Perhaps the most important thing is to be aware of the marks we make. We can then make considered choices, so that they help to represent the texture of the objects we are drawing. 

Examples of mark making

The samples below were prepared on a slightly ribbed cartridge paper, using a soft, waxy Prismacolor Premier pencil. A harder pencil would have left finer lines and more precise shading, however the colour would have been less intense.

The names given to these examples are not "official", they are merely a means of labelling each one.

Simple Hatching

Firstly we have simple hatching where the mark is made by a series of lines, all made in the same direction and close together. You can see that by pressing harder, or going back over with a second layer, it is easy to show a darker area.

Cross Hatching

By applying a second layer of lines, at right angles to the first, we get cross hatching. This can be useful to help reduce the obvious directional shading achieved with simple hatching.

When using a new colour for each layer, an optical blending occurs, where the eye is deceived into thinking a third colour has been used. 

Tonal Shading

Moving the pencil back and forwards, without lifting the point from the paper whilst trying to avoid any overlap, creates tonal shading. To make some areas darker, more pressure is used.

Often the side of the pencil point is used rather than the tip. giving a wider line and making it easier to avoid gaps between the marks. It can also be used over impressed lines as the tip will not enter those indentations, leaving them visible. 

This is probably the most used method of mark making with coloured pencils. 

Vertical Shading

Vertical, or linear, shading is another version of hatching.

Here all your strokes go in the same direction, but do not necessarily have to lay snug against each other. Nor do they need to start and stop in the same place, in fact they will look more natural if they don't. The marks can overlap or be spaced at random distances apart. If they overlap, or you use more pressure, you can get a darker effect.

Although this type of mark making is done by moving your hand down towards your body, you can vary the position of your paper. This makes it ideal for both tree trunks and water in a landscape.

Tick or Fur Shading

Peter uses this term to denote marks that comprise a single stroke where you press firmly to begin with and gradually lift the tip of the pencil off the surface by the time you reach the end. The stroke will change from dark to light, and broad to fine as it progresses.

Carol uses this for fur on her animal portraits, and it is also good for hair on humans.

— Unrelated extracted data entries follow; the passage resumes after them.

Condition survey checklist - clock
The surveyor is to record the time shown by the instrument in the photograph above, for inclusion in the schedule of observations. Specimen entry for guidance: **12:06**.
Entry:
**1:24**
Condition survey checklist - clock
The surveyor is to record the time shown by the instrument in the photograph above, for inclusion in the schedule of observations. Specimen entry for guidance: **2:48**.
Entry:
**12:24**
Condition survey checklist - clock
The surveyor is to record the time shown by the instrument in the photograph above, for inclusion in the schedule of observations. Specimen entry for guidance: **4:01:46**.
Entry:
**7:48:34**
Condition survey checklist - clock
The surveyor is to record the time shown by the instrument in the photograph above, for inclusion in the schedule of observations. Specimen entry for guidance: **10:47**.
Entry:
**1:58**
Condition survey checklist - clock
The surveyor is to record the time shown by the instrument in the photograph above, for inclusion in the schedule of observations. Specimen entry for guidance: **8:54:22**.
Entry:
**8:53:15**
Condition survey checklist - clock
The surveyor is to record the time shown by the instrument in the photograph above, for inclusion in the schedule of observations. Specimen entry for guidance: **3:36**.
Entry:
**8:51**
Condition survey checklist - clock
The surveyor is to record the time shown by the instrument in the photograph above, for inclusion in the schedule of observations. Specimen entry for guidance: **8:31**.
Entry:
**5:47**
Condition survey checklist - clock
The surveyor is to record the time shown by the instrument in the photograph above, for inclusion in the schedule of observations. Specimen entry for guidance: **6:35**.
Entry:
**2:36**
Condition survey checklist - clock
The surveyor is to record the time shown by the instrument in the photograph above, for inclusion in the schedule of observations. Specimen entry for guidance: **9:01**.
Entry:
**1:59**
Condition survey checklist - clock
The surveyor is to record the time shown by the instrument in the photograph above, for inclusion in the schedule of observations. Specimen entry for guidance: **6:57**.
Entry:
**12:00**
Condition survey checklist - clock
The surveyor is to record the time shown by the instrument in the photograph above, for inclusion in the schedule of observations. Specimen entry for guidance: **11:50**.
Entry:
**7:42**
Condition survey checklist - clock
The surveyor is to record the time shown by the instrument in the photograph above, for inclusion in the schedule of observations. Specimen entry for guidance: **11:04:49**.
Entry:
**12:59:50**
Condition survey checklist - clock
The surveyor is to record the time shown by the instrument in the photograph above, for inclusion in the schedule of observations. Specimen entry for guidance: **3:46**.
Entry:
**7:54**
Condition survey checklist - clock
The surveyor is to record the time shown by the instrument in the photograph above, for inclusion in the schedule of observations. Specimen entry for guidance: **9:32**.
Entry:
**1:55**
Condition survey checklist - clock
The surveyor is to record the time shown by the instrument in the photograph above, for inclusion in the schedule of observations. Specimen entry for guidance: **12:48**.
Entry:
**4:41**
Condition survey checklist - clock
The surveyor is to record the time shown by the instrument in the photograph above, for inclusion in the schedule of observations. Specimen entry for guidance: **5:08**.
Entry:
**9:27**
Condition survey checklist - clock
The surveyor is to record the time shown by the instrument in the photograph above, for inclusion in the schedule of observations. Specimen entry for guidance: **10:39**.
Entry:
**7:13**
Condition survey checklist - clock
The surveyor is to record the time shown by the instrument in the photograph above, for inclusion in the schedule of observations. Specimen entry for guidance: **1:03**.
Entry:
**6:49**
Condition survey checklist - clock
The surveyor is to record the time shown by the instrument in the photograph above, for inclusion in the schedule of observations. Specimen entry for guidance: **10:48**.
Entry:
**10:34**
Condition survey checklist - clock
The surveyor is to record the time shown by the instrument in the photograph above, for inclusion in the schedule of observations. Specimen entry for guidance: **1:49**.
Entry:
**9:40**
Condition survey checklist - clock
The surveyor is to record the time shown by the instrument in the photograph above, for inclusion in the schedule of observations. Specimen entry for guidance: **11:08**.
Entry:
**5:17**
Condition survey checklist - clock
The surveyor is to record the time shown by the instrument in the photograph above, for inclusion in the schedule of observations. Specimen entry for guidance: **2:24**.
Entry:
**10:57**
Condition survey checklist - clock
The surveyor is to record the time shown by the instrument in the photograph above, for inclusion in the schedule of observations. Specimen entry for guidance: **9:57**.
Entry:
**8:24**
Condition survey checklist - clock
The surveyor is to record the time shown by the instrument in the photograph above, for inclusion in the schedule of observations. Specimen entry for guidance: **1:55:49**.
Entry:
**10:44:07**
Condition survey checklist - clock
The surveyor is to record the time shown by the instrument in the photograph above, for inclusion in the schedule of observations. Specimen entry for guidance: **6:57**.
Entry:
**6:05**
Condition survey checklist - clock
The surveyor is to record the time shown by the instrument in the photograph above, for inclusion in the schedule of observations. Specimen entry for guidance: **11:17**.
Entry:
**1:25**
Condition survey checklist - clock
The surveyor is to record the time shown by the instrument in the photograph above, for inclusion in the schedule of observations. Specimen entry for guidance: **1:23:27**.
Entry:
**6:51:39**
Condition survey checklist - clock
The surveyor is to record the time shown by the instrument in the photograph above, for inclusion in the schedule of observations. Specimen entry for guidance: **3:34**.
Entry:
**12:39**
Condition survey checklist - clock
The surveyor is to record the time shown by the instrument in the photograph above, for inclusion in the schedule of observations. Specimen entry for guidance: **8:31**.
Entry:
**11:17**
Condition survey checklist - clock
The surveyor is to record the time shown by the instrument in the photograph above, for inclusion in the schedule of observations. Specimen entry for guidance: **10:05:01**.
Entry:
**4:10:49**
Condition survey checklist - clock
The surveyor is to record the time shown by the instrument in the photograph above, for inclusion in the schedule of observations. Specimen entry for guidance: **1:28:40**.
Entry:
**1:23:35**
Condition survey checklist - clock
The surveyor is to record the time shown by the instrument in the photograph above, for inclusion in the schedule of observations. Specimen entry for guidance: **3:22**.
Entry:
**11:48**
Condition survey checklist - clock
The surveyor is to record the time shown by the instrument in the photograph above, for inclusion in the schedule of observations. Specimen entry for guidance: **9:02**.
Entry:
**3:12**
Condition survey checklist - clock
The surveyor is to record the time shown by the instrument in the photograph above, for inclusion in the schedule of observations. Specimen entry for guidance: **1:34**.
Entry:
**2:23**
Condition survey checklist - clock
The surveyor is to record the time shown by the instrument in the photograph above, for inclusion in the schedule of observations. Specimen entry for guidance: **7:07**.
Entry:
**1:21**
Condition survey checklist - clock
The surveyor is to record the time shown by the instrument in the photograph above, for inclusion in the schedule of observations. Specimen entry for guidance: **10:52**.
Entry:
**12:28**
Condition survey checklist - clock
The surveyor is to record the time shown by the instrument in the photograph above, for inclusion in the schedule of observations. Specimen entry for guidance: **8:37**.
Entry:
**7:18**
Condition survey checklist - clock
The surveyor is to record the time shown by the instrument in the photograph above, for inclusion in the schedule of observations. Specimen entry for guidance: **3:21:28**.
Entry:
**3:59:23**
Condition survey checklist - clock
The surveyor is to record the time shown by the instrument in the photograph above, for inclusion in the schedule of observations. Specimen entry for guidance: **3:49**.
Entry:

Peter makes use of it for grass and bushes in his landscapes. 

Circular Shading

In this technique the pencil forms a series of circles or ovals, of varying sizes, overlapping to a degree each time.

When using a single colour you can achieve an even coverage with no obvious direction lines.

By loosing up a little on the first layer, you can add successive colours to create a broken network of tones which work well to represent leaves on a tree, or curly fur on a poodle. 


Here short marks of a random nature are placed within the boundary of an area. When massed together they give the impression of a rough surface, such as stone or gravel. Multiple passes, each with a different colour or value heighten this effect. 

Aeroplane mark making

Peter's name for this technique is descriptive. Imagine a plane coming in to land and then taking off into the sky again immediately without stopping to let off the passengers.

This is ideal when your strokes need to fill a large area without any obvious "banding" or overlaps that appear darker in value. It is also useful when you wish to give the illusion of a shadow or highlight on a surface, especially long hair. 


Finally, we look at what could be called scribbling. The pencil is taken in any way you wish and then backtracked, then off in a different direction, sometimes around in circles, sometimes in a straight line for a bit. It makes working up to an edge or join between sections simple when required.

A bit of imagination and you can make this form of mark making represent whatever texture you desire.

To Sum Up

Hopefully this introduction to mark making has given you some ideas and suggestions for your own projects. Perhaps you will combine them to come up with your own strokes, and give them your own names.